O papa argentino – digamo-lo para evitar equívocos – com o seu estilo sóbrio e o seu exercício do poder como serviço, não faz nada para alimentar o culto à personalidade. E é compreensível que um pontífice que veio "do fim do mundo", principalmente de modos tão insólitos, desperte curiosidade. De fato, já sabemos tudo sobre Jorge Mario Bergoglio, graças também ao impressionante boom editorial destes meses (feito de algumas ótimas publicações e de muitas operações de marketing religioso).
Mas – passado um ano desde aquele célebre "Boa noite" da sacada de São Pedro – chegou o momento de olhar não só para o Vaticano e pôr sobre os refletores (não midiáticos, mas da consciência) também as nossas relações, o nosso estilo de vida, as nossas escolhas pessoais e coletivas.
As oportunidades para esse exercício não faltam. Todos nós acompanhamos com emoção a histórica visita do papa a Lampedusa e o seu grito contra a globalização da indiferença: desde então, algo mudou no nosso modo de combater a marginalidade e as injustiças estruturais, como indivíduos, como Igreja, como comunidade política?
Também foi impressionante, em setembro, a mobilização mundial que se seguiu à proposta do papa de um jejum pela paz na Síria: e, depois, que herança de compromisso pela paz essa iniciativa deixou?
Francisco também está trabalhando por uma gestão mais transparente e ética das finanças vaticanas: é um imperativo que assumimos como nosso, nas nossas escolhas de consumo e de investimento?
São apenas perguntas exemplificativas, cada um pode acrescentar as suas próprias.
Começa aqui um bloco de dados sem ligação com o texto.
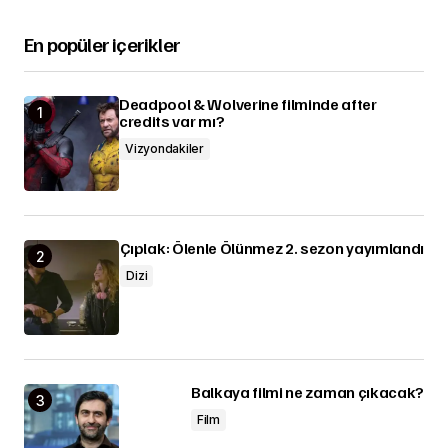
En popüler içerikler
Deadpool & Wolverine filminde after
credits var mı?
Vizyondakiler
Çıplak: Ölenle Ölünmez 2. sezon yayımlandı
Dizi
Balkaya filmi ne zaman çıkacak?
Film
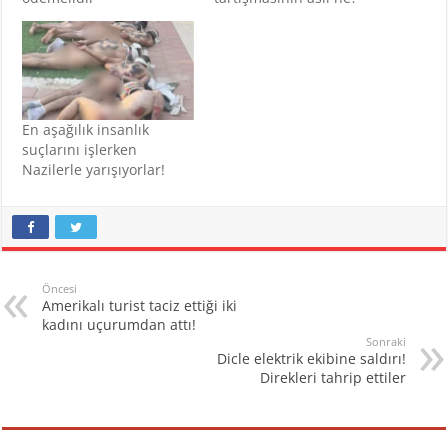
En aşağılık insanlık
suçlarını işlerken
Nazilerle yarışıyorlar!
Öncesi
Amerikalı turist taciz ettiği iki
kadını uçurumdan attı!
Sonraki
Dicle elektrik ekibine saldırı!
Direkleri tahrip ettiler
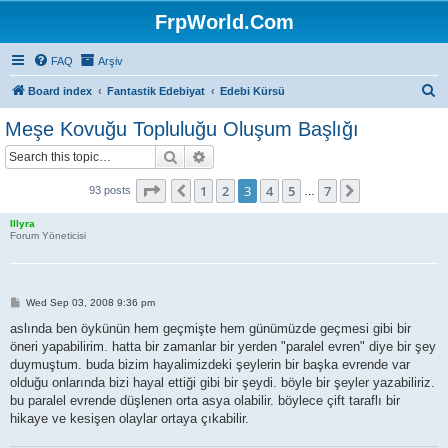
FrpWorld.Com
FAQ
Arşiv
S
Board index
Fantastik Edebiyat
Edebi Kürsü
e
Meşe Kovuğu Topluluğu Oluşum Başlığı
a
Search
Advanced search
r
c
Page
3
of
7
1
2
3
4
5
7
Previous
Next
93 posts
…
h
Illyra
Forum Yöneticisi
P
Wed Sep 03, 2008 9:36 pm
o
s
aslında ben öykünün hem geçmişte hem günümüzde geçmesi gibi bir
t
öneri yapabilirim. hatta bir zamanlar bir yerden "paralel evren" diye bir şey
duymuştum. buda bizim hayalimizdeki şeylerin bir başka evrende var
olduğu onlarında bizi hayal ettiği gibi bir şeydi. böyle bir şeyler yazabiliriz.
bu paralel evrende düşlenen orta asya olabilir. böylece çift taraflı bir
hikaye ve kesişen olaylar ortaya çıkabilir.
O importante é que as respostas cheguem e, sobretudo, se difunda um novo modo – mais crível e concreto – de ser testemunhas do Evangelho, se não queremos que a revolução do Papa Francisco conheça o destino daquele grafite que apareceu nos muros de Roma no fim de janeiro, uma caricatura do papa vestido como Super-Homem. Acabou nas primeiras páginas e nos sites de todo o planeta, arrancou muitos sorrisos, para depois ser rapidamente removido.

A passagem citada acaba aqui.